The problem:
Write out the rows below word for word, starting at the beginning of the rows and ending at the line that contains "var sketch = newSketch(context, id", with that line included. Leave the pictures out of your answer.

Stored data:
##############################

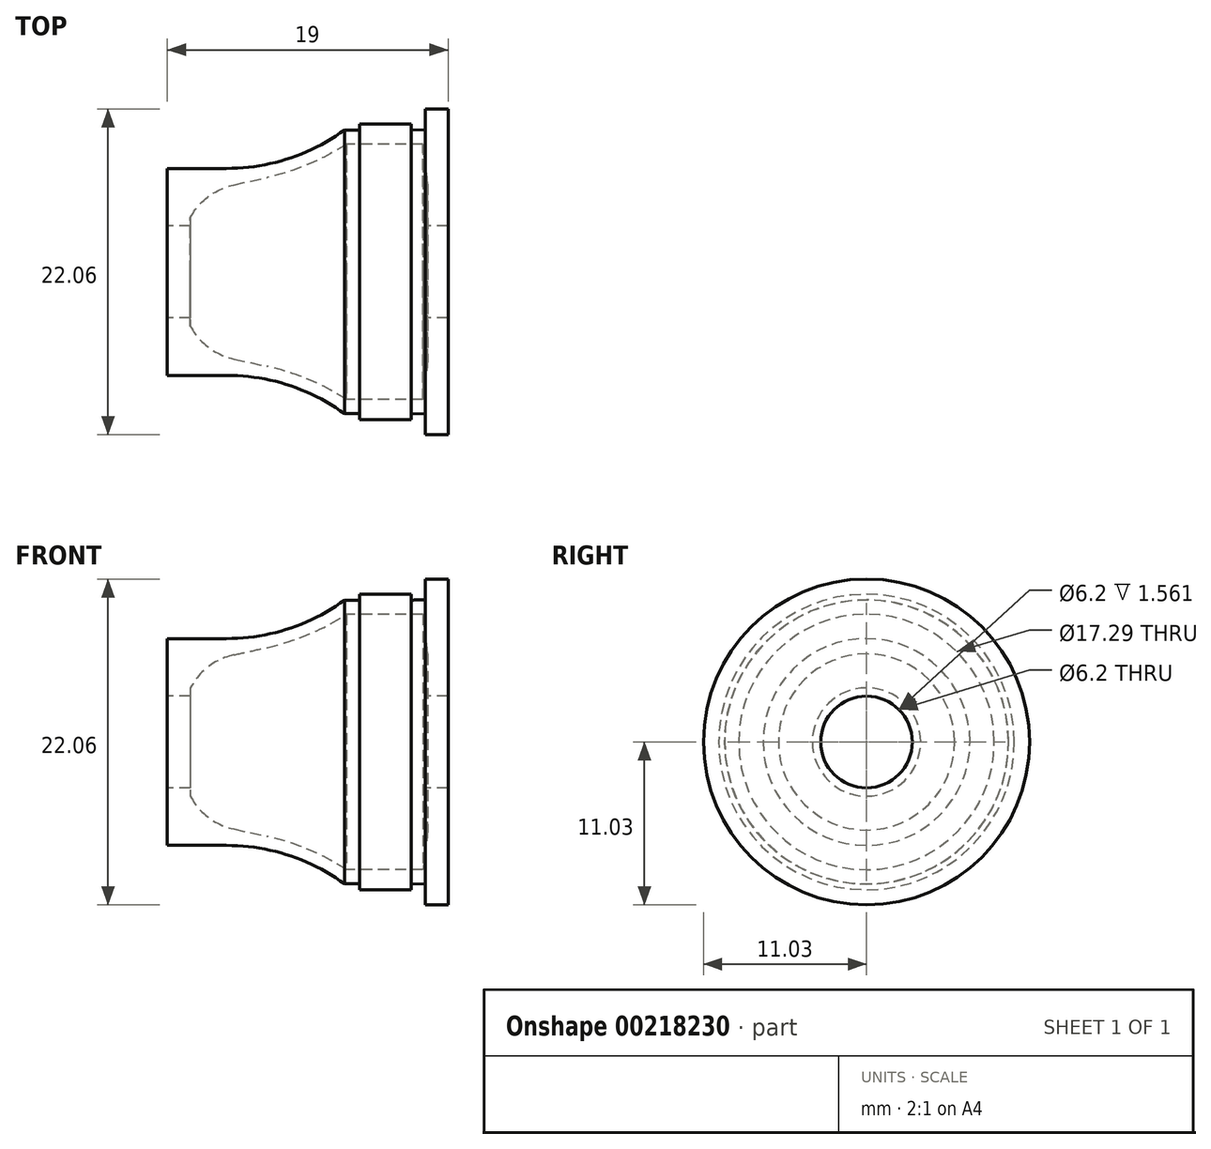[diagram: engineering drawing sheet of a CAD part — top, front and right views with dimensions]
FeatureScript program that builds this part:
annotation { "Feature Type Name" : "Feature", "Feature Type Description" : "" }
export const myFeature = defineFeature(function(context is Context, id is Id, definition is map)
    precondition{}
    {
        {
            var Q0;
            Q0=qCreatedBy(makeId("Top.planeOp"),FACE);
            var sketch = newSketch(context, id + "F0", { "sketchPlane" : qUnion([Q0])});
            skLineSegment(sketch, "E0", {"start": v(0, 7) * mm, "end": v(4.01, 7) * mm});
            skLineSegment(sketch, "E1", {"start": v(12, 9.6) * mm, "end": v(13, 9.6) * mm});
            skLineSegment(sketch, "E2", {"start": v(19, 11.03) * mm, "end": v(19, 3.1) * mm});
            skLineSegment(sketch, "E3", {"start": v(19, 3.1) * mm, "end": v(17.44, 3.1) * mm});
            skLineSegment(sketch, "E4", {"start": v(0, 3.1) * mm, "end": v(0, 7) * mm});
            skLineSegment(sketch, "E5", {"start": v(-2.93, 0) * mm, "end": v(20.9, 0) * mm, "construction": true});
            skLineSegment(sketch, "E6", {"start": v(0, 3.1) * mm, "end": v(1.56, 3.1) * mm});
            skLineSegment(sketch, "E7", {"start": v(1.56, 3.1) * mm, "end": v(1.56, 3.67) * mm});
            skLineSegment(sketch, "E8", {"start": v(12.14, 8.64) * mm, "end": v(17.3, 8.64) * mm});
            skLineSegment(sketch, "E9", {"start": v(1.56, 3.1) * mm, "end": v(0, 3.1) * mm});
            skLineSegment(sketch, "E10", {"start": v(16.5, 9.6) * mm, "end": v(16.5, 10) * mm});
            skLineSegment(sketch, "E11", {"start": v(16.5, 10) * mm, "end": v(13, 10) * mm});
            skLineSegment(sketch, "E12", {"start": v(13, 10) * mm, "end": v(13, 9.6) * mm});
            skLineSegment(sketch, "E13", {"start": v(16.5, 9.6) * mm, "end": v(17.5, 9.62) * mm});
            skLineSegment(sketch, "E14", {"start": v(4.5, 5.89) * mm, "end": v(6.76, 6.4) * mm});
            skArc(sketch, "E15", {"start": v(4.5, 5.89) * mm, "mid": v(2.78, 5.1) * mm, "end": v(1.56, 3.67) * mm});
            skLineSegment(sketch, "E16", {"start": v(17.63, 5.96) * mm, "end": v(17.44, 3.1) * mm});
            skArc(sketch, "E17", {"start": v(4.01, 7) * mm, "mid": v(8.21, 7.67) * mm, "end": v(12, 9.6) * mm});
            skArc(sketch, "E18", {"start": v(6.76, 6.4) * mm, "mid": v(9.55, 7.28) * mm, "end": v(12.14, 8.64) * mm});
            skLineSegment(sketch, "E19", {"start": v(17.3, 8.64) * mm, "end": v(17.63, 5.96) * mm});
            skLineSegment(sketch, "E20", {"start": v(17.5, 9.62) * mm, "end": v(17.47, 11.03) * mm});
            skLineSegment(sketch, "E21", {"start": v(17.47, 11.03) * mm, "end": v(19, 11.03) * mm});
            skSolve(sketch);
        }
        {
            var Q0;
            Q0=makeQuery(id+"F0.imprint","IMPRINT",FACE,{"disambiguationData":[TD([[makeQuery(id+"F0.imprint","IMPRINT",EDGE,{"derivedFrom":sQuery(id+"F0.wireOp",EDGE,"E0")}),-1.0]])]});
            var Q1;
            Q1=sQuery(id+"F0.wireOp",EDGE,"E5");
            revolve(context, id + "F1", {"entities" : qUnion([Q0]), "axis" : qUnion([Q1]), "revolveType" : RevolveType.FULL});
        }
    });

##############################

In response:
[diagram: engineering drawing sheet of a CAD part — top, front and right views with dimensions]
FeatureScript program that builds this part:
annotation { "Feature Type Name" : "Feature", "Feature Type Description" : "" }
export const myFeature = defineFeature(function(context is Context, id is Id, definition is map)
    precondition{}
    {
        {
            var Q0;
            Q0=qCreatedBy(makeId("Top.planeOp"),FACE);
            var sketch = newSketch(context, id + "F0", { "sketchPlane" : qUnion([Q0])});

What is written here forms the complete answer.